Friday, October 29, 1982
I went to Marliss Bay and Aleborough with Lindsey. I was nervous when we set off, unsure of myself and too conscious of my silences.
We caught the 10.54 train from the University and as we passed through quaint and cliffy Wickbourne where we caught first glimpses of the grey sea we were glued excitedly to the window like two children. Lindsey was quiet and sweetly smiling in green and black.
We pulled into Marliss Bay and caught glimpses of black windows and the ugly backs of tall dark buildings crisscrossed with pipes and gutters. We stopped at a Wimpy for a cheeseburger and then tried to get into the castle, but it was closed for the winter season, so we clambered down over slippery rocks worn smooth by countless feet to a wide and pebbly beach which was completely desolate save for an excavator dredging mud and a sewer outlet flooding into the sea.

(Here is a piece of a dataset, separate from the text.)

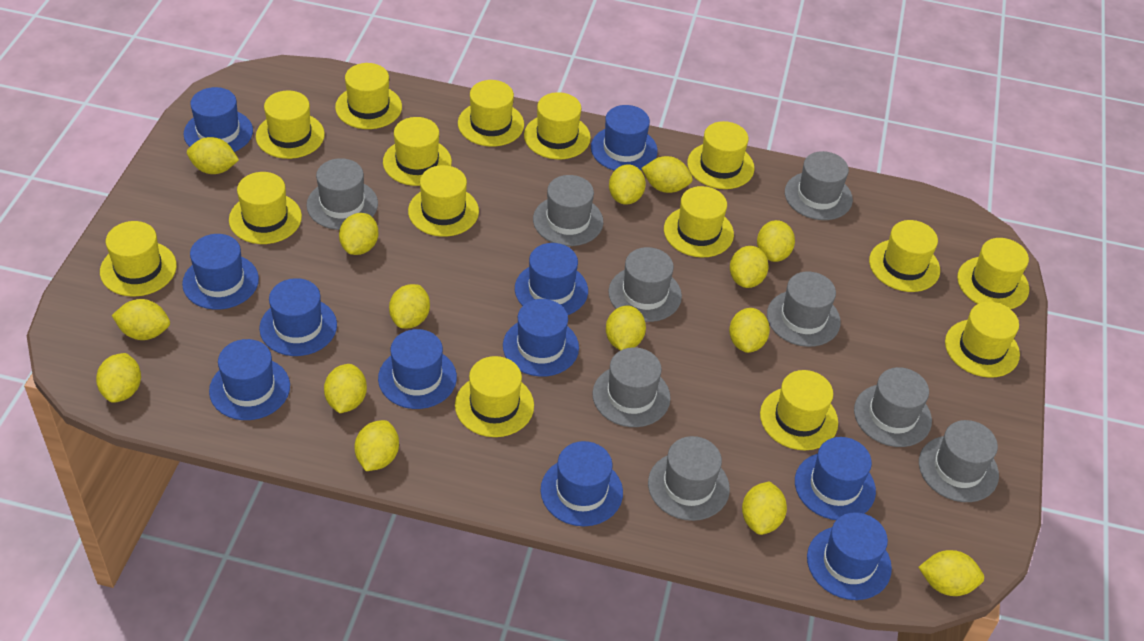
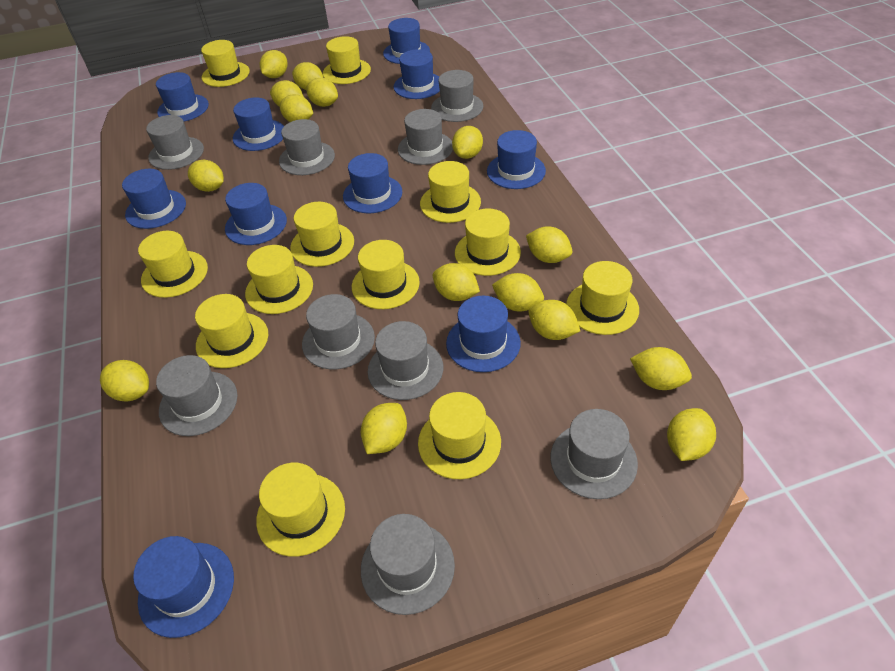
blue hat: 11 -> 10
yellow hat: 15 -> 12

We tramped along towards the pier, marveling at the crappiness of the grey seafront with its buildings overshadowed by cliffs, pausing only to do the desolate beach thing of throwing pebbles into the sea. The pier was depressing too, filled with dingy side-rooms devoted to bingo or pinball machines, huddles of old ladies, fat long haired bingo master, and crappy gift shops full of tasteless postcards that made us laugh. We were going to get a bus to Aleborough to go see the battlefield but it would have taken ages, so Lindsey suggested we get the train instead; it was only 68p for a day return.
We bought maps and a booklet on the Battle of Aleborough at the station and by the time we got to St. Michael’s church and turned down a lane towards the battlefield itself it was late afternoon. The air had a peculiarly autumnal smell of wet leaves and the tang of winter.
The battlefield is just like it was on May 12, 844. The grass was very muddy and we got blathered as we wandered from place to place, looking at our position in relation to the battlefield with the help of the map. It was getting dark so we wandered back up towards the church which loomed stark on the skyline, pausing at the marker erected in memory of two Wessex earls, Aethelric and Cynwith, which is near a fenced off spot where they fell in battle: this was unromantically covered by black plastic sheets.
The train journey back took hours, mainly because we messed up the times for our connection. I could see a woman across from us giving us penetrating looks, as though we were runaways or something, probably because we were covered in mud. Lindsey thought it funny.